What is the Process of Liquidation?
- Liquidation Appointment Documents – Director and Shareholders sign and a Registered Liquidator Appointed
- Liquidator to lodge documents with the Australian Securities and Investments Commission to commence the liquidation.
- Liquidator to issue letters to all stakeholders of a company informing them of the appointment.
- Director to fill in and return a Report on Company Activities and Property and deliver all books and records.
- Liquidator to issue an Initial Report to Creditors within 10 business days after the date of their appointment as a liquidator.
- Liquidator to issue a Statutory Report to Creditors within 3 months after the date of their appointment as a liquidator.
- Liquidator to lodge returns with the Australian Taxation Office for transactions entered into by the company.
- Liquidator to realise all available assets of the company.

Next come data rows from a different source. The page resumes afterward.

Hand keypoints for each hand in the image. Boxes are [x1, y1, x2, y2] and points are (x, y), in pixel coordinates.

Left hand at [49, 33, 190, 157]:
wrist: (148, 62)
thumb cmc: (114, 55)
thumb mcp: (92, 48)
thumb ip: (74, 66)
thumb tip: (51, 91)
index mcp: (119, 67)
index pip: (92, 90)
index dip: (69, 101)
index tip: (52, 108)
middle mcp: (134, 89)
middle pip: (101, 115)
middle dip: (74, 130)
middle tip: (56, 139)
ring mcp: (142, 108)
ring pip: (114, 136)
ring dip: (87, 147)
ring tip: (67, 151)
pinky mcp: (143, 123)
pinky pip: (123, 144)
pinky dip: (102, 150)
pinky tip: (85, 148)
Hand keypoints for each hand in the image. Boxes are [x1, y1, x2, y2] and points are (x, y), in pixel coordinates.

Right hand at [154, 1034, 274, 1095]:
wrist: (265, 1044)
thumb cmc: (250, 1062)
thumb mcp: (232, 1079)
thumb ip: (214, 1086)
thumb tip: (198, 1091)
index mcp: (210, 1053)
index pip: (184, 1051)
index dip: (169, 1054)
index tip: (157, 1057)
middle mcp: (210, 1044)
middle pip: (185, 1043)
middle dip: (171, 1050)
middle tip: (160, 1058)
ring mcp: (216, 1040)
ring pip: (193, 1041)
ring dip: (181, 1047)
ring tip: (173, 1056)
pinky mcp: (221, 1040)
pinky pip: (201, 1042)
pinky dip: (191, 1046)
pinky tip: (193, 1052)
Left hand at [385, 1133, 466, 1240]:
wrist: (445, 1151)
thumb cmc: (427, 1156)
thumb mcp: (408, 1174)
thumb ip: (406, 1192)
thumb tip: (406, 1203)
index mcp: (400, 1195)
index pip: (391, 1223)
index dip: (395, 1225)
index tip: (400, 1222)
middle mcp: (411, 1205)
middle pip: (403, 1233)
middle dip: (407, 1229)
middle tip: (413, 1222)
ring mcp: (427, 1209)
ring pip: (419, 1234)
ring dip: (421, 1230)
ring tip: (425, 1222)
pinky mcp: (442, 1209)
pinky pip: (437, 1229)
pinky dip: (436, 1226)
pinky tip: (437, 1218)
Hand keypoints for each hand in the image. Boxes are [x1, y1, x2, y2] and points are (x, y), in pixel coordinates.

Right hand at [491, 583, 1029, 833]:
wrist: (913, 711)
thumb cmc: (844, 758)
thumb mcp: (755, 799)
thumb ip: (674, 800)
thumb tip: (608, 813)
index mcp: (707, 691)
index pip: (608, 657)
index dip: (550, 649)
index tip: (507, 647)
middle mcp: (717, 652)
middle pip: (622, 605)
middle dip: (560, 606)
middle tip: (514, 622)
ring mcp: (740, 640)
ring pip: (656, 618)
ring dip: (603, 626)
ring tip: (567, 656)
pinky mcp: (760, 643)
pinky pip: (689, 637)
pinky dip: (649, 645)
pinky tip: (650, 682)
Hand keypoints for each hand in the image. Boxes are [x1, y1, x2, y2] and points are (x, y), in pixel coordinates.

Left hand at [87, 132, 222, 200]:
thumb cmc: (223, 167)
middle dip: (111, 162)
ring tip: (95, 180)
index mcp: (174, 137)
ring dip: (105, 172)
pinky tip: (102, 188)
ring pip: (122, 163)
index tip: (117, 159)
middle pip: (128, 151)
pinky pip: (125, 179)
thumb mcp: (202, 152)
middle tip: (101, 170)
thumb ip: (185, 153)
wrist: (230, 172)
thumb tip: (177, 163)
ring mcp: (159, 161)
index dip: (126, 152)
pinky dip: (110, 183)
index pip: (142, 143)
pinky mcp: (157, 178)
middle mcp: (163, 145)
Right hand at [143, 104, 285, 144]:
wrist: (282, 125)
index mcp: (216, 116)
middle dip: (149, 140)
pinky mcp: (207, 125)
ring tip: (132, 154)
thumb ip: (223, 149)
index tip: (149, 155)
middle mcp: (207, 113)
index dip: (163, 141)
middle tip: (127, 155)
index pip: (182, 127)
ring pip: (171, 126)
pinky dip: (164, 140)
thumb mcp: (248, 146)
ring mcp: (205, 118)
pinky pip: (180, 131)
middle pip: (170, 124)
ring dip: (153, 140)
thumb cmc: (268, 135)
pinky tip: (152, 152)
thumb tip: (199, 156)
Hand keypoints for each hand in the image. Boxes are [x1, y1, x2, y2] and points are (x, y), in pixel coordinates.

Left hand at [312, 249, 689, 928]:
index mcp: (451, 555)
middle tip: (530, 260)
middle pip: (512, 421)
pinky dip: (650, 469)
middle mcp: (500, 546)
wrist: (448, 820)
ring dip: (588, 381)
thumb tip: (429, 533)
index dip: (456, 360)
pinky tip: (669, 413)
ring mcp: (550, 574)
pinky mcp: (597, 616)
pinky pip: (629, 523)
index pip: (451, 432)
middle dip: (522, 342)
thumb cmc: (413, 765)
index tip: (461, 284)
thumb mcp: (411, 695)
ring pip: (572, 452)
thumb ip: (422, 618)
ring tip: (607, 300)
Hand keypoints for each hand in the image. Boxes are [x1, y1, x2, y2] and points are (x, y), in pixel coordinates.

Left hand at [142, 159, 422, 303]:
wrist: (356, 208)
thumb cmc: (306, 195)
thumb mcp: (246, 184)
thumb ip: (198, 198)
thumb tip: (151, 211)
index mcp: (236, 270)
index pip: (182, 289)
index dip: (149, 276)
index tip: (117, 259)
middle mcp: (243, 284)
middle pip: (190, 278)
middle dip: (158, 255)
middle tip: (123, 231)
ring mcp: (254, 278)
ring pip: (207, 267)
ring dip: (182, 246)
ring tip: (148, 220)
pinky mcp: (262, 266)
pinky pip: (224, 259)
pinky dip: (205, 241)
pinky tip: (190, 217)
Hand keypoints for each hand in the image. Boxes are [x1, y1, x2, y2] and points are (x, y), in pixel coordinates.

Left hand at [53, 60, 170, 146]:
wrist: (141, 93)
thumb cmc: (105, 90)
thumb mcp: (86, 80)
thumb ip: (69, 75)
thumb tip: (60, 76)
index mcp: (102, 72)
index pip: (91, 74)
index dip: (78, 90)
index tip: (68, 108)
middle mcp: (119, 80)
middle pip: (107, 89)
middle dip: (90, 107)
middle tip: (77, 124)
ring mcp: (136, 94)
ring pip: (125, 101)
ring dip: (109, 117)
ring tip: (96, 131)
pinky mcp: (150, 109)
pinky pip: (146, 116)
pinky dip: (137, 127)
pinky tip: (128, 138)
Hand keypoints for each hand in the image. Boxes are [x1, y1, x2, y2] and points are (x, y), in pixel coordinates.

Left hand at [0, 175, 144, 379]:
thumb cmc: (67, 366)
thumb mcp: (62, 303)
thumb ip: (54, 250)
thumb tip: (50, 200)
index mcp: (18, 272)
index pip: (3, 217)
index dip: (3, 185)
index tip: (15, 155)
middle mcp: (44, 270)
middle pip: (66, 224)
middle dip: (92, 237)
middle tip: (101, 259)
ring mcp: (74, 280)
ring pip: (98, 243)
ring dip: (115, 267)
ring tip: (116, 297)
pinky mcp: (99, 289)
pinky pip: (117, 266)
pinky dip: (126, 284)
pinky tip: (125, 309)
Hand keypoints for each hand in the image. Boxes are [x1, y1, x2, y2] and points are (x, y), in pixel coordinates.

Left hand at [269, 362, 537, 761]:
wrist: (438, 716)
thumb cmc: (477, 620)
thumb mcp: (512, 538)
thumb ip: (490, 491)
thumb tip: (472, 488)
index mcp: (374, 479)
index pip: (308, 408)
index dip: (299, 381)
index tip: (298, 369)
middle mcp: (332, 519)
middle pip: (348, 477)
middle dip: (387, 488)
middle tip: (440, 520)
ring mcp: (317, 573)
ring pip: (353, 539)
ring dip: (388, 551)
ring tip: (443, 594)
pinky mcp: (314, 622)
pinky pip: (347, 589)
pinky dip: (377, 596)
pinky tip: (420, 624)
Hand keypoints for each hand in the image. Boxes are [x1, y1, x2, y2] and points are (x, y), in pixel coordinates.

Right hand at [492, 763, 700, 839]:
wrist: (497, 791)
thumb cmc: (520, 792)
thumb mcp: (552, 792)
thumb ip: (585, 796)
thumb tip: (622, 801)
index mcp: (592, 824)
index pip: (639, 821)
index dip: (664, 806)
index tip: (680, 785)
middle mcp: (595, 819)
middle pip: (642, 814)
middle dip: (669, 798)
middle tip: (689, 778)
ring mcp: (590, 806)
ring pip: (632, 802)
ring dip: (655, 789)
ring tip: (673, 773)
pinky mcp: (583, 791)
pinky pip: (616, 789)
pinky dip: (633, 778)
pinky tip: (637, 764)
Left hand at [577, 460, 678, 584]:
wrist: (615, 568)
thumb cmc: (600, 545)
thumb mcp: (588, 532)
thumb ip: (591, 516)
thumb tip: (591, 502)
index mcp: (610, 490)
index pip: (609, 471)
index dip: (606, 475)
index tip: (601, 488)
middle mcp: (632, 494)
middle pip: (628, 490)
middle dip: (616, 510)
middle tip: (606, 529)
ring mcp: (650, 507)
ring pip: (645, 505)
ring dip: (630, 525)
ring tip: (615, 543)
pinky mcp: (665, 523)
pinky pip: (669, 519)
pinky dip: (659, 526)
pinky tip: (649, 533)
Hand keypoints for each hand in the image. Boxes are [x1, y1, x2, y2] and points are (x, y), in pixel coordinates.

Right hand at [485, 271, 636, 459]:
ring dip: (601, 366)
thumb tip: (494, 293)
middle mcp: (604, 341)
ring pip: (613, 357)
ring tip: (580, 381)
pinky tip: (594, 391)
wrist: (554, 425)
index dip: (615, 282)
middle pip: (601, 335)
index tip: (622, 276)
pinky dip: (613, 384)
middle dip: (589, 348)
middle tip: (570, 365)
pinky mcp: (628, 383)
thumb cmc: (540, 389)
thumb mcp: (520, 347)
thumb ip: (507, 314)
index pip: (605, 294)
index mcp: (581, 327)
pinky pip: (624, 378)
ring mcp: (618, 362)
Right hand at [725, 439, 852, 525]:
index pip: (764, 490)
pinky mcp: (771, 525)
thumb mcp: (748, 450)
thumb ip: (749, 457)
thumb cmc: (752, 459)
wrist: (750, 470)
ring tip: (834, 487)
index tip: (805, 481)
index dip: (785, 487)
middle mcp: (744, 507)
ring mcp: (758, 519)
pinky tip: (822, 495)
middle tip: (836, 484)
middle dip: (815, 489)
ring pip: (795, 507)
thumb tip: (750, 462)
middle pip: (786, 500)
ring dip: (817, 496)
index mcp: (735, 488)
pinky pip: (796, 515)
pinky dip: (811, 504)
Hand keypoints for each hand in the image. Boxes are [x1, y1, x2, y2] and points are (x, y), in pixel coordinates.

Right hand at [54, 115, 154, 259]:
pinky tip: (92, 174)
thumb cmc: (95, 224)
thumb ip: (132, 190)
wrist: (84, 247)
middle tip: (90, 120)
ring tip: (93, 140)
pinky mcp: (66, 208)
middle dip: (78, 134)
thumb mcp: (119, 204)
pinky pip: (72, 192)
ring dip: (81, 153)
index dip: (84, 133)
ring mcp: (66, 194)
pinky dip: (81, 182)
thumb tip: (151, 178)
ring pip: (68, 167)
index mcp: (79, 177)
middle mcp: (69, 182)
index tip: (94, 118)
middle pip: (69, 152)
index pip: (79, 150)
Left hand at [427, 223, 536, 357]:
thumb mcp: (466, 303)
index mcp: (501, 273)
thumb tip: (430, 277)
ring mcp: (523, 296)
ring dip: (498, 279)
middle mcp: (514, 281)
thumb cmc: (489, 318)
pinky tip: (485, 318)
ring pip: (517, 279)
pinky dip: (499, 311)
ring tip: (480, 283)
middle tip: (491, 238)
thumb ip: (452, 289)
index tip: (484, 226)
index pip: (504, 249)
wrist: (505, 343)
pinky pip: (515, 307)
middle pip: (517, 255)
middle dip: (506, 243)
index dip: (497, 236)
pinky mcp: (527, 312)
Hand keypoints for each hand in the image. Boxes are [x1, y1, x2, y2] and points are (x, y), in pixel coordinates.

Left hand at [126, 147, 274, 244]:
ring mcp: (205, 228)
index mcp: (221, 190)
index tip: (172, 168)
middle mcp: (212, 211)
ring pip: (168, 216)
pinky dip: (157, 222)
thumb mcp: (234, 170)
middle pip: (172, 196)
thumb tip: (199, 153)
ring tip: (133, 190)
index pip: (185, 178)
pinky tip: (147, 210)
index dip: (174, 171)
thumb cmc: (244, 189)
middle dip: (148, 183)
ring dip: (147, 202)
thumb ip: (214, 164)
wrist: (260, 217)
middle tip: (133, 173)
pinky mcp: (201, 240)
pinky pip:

- Liquidator to undertake investigations into the affairs of the company.
- Liquidator to lodge a Report under Section 533 of the Corporations Act 2001 with the Australian Securities and Investments
- Liquidator to declare a dividend if there are sufficient funds available.
- Liquidator to obtain clearance from the Australian Securities and Investments Commission to finalise the liquidation.
- Liquidator to issue a Final Report to Creditors, Lodge final tax return with ASIC and write to the director and the Australian
- Taxation Office informing them of the finalisation of the liquidation.
Will I be personally liable? – DPN
You should seek advice within the 21-day period If you have received a Director Penalty Notice. A failure to do so can result in the ATO pursuing that Director personally for the company tax debt. The ATO has a range of options including a Garnishee Notice against the Directors’ personal bank accounts – ultimately resulting in Bankruptcy.
Will my credit rating be affected if I Liquidate?
In the case of a creditors voluntary liquidation this will show up on the records of credit reporting agencies, though it may not necessarily affect your credit.
Each credit provider has lending criteria they use to base their decisions. Credit reporting agencies don’t make decisions or recommendations. Some institutions may also use a rating/score with the file and lending criteria when they are assessing an application.
Your credit rating should not be a hindrance from deciding whether to put your company into liquidation. There can be far more dire consequences if you choose not to do anything.
What is the difference between Voluntary Administration and Liquidation?
We find it quite common for Directors to enquire about putting their company into Voluntary Administration, when a Liquidation is a better fit.